Primer Tester


This tool tests degenerate primers against a sequence database (typically a genome).


Usage [OPTIONS] >result.txt


--query FILE.fa - Specifies query file (mandatory).

--db DB.naf - Specifies database file (mandatory).

--max-n-mismatches N - Allow up to N mismatches when matching each primer, from 0 to 2 (default = 0).

--max-amplicon-size N - Maximum length of amplified sequence, including both primers (default = 1000).

--max-n-primer-hits N - Use at most N locations of individual primers (1000000 by default).
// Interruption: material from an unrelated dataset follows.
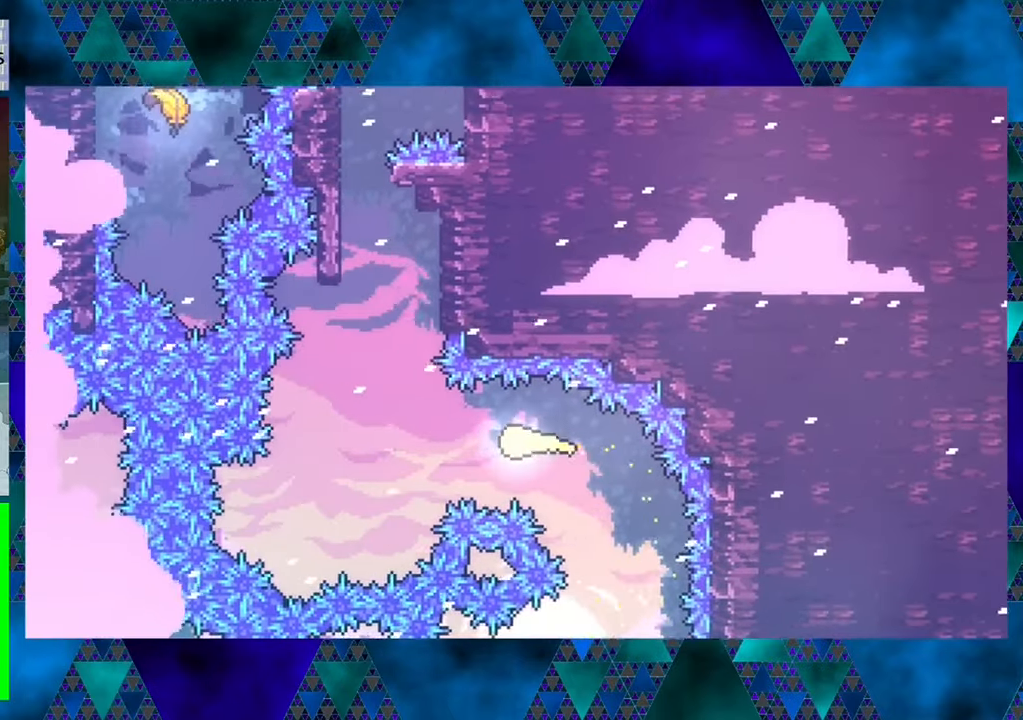
{"buttons": ["DPAD_UP"], "left_stick": "center", "events": [[133, "DPAD_UP", "down"], [167, "DPAD_LEFT", "up"]]}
--max-n-amplicon-hits N - Report at most N amplicons (1000 by default).



Input query file ("1.fa"):

>S-D-bact-0008-c-S20 AGRGT TYGAT YMTGG CTCAG >S-D-bact-1391-a-A-17 GACGG GCGGT GWGTR CA

Command: --query 1.fa --max-n-mismatches 2 --max-amplicon-size 10000 --db GCA_000001405.28_GRCh38.p13_genomic.naf >1-result.txt

Output file ("1-result.txt"):

CM000685.2 Homo sapiens chromosome X, GRCh38 reference primary assembly 71665003 4520 S-D-bact-1391-a-A-17 S-D-bact-1391-a-A-17 GGCGGGCAGTGAGTACA TGTACTCACCGCCCGTC

Output format

Each line starting from non-space is a sequence name. Following lines are hits found in this sequence.

Each hit has these fields (separated by spaces): start coordinate (1-based), amplicon size, name of the 1-st primer, name of the 2-nd primer, sequence matching 1-st primer, sequence matching 2-nd primer.